Crowley (Review)

Director: Julian Doyle | Release Date: 2008

5

So Erwin Schrödinger had a cat. He decided he would theoretically put his cat in a box with a vial of radioactive funk that would destabilize and kill the cat if so much as one atom decayed. Erwin gave himself an hour to wait and see if the fluid destabilized. At the end of the hour Erwin concluded that… he would not open the box, theorizing that at that moment he had both a living and dead cat. He reasoned that the act of opening the box and observing would change the result. This is the quantum mechanics version of a tree falling in the woods with no one to hear it... well, sort of.

If you’re like me and don’t understand how this works, why it matters and chiefly why nobody fingered Schrödinger as a suppositious sociopath when he proposed putting the imaginary cat in the theoretical box with a hypothetical vial of imaginary radioactive funk, then “Crowley” may require a lot to be taken at face value.

A side note here, at the beginning of writing this I placed a can of Coke Zero in my freezer in an attempt to better understand this cat thing. When I am done writing I will return to the freezer and decide whether I have an intact can, an exploded can, or both.

The main narrative of “Crowley’ begins some 50 years after its title character and world renowned occultist, libertine, and astrologer Aleister Crowley dies in Great Britain. A theoretical physicist, Joshua Mathers invents a virtual reality machine that allows the user to create a tailor made experience through interview and impulse.

He brings the machine to Cambridge where it is used, unbeknownst to Mathers, in an experiment to recreate the spirit of Mr. Crowley and place it into the body of a classics teacher, Professor Haddo. Once back in the flesh AC sets about fashioning a ritual to birth an elemental or moonchild in order to usher in a new era where as he says (1,218 times during the 106 minute runtime) “Do what thou wilt shall be the whole of the law”. In order to stop him, Mathers ( Kal Weber) must keep Crowley from finding “The Scarlet Lady” and completing the rites of the Chemical Wedding (also the film’s alternate title) aka asexual conception.

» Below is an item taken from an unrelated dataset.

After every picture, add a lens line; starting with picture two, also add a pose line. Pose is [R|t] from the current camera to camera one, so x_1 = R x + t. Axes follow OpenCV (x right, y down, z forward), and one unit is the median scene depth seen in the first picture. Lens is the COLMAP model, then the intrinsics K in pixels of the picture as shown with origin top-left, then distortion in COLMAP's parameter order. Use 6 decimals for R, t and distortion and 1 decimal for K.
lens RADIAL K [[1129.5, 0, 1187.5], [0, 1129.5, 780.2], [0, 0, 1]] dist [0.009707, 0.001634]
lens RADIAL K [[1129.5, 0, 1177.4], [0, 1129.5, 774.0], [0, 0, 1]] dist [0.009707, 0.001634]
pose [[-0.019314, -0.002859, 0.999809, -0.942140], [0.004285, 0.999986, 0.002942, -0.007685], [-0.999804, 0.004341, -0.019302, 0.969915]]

“Crowley” is the brainchild of Iron Maiden frontman Bruce Dickinson and director Julian Doyle. It is a very ambitious concept backed up by what would seem to be a good amount of research. The time travel paradoxes and alternate realities carry some nice ideas and manage to keep outcomes somewhat mysterious as any film dealing with astral plain should. There are nice moments of irony and black humor interspersed throughout and Simon Callow while a bit thin as the stuttering Cambridge professor Haddo, is entertaining as all get out once he morphs into “The wickedest man in the world”.

“Crowley” has several shortcomings that make it hard to recommend. In this area its greatest attributes are also some of its biggest stubbed toes. There is no doubt that Dickinson and Doyle knew the works of Aleister Crowley backwards and forwards, but their translation of the man’s concepts into film narrative falls well short of the dramatic mark. We have only a vague idea of the implications of what Aleister is trying to achieve, and his all-consuming evil manifests more scat, jizz and piss than it does blood and death. It’s not that I believe the globe would be a glorious bacchanalia should everyone act on impulse, but a world given over to soul devouring hedonism just doesn’t put the fear in me, cinematically.

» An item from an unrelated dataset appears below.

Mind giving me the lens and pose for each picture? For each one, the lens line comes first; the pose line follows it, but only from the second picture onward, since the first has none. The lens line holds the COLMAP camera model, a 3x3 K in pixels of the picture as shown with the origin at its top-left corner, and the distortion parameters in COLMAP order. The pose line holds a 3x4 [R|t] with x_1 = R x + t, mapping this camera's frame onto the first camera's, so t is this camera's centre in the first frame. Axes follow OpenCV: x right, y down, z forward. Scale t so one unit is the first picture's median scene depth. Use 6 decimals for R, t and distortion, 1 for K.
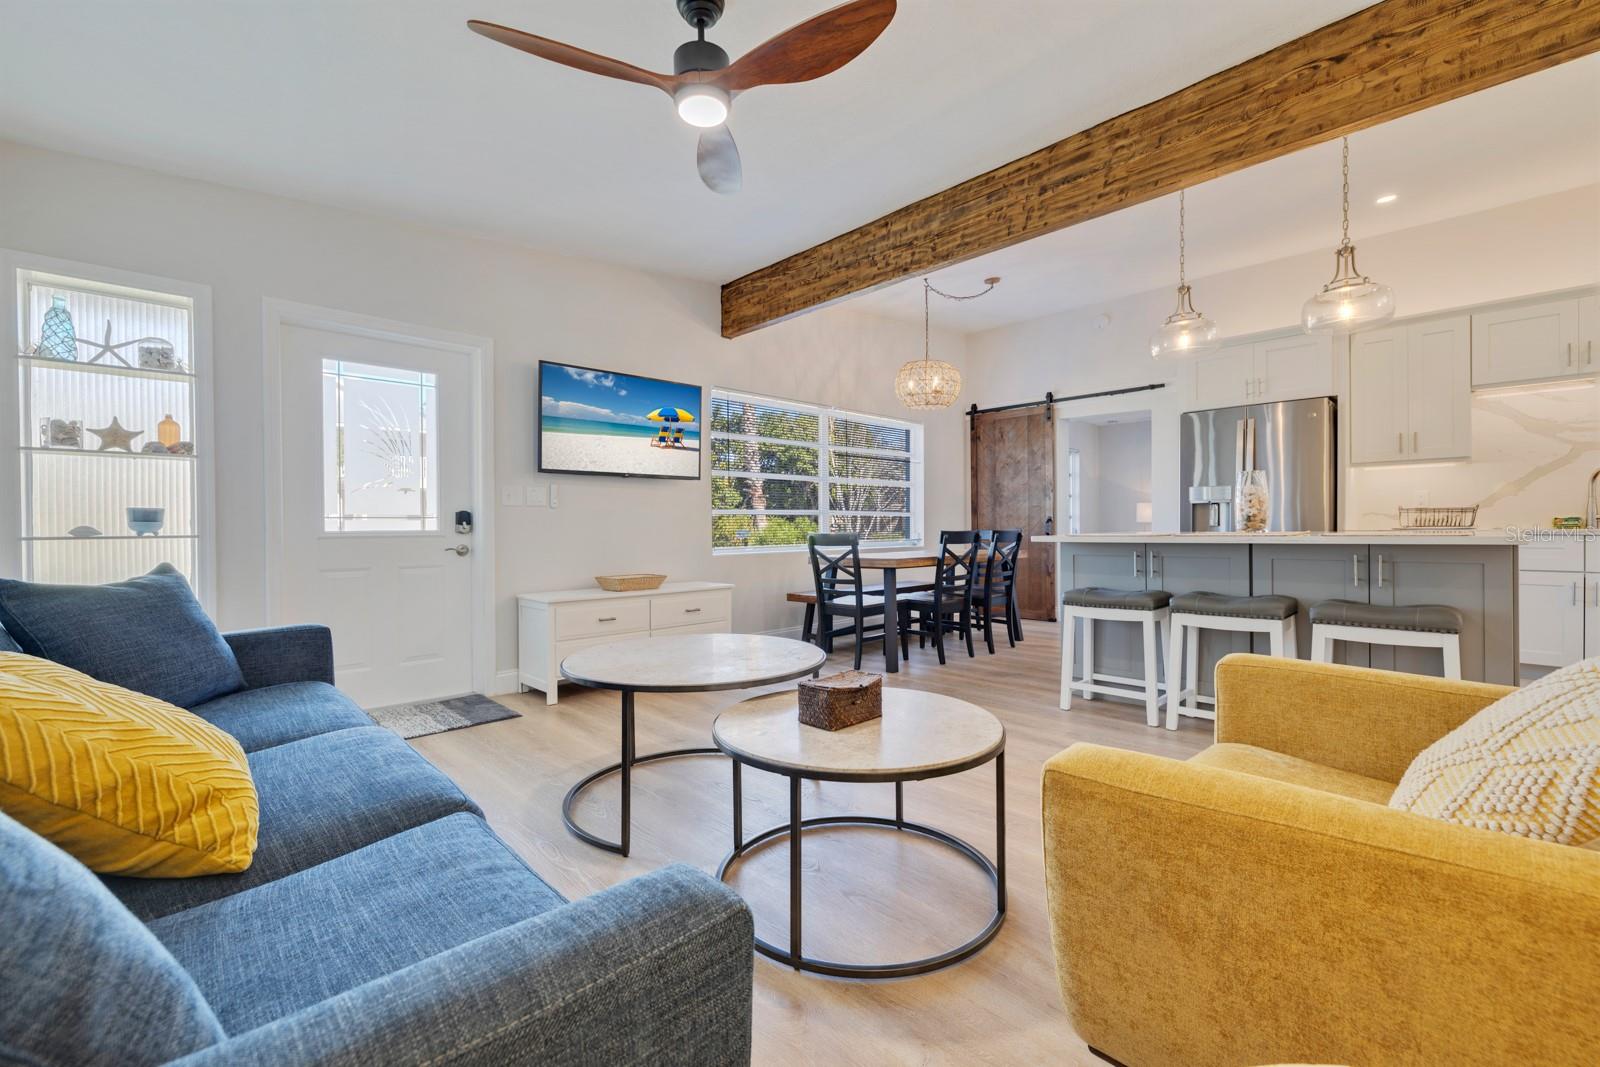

There are a few other missteps in “Crowley” that are as distracting as its vague and tension impoverished plot. I was not a fan of the shooting style. The film seems pretty stagy and aside from Callow’s scenery chewing, the visual payoffs are relatively small. There is a dearth of scale in the cinematography that leaves us feeling like the repercussions are limited to the haughty halls of Cambridge.

This is only compounded by the lack of a true rival for Crowley. Callow’s Crowley is such a dominant presence that Mathers and the others working to thwart him are forgotten as soon as they leave the screen. We need a scene or scenes where the good guys distinguish themselves and even refute the assertions of the evil one. Simply solving a puzzle, especially one whose solution is already partially known to the audience, doesn’t carry suspense or compel the viewer.

Now back to the cat disguised as my can of soda. I went back to the freezer and decided that while the act of opening it may affect the outcome, I just had to know. Plus my wife would castrate me with a boning knife if she found it before I did. Upon opening I discovered one completely intact but very cold can of pop. It was actually pretty disappointing, for while I didn’t relish the thought of cleaning up the mess, a frozen eruption of brown fizz is a lot sexier than a decarbonated tin of slush.

In some ways it mirrors my feelings toward “Crowley”. The synopsis, that of a reviled cyprian alchemist back from eternity to usher in eons of satanic terror on the modern world sounds a whole lot better than what I got when I pressed play. Oh well, the toll wasn’t so heavy, one can of soda, an hour and forty five minutes lost, and one apology owed by me, to Schrödinger for butchering his theory.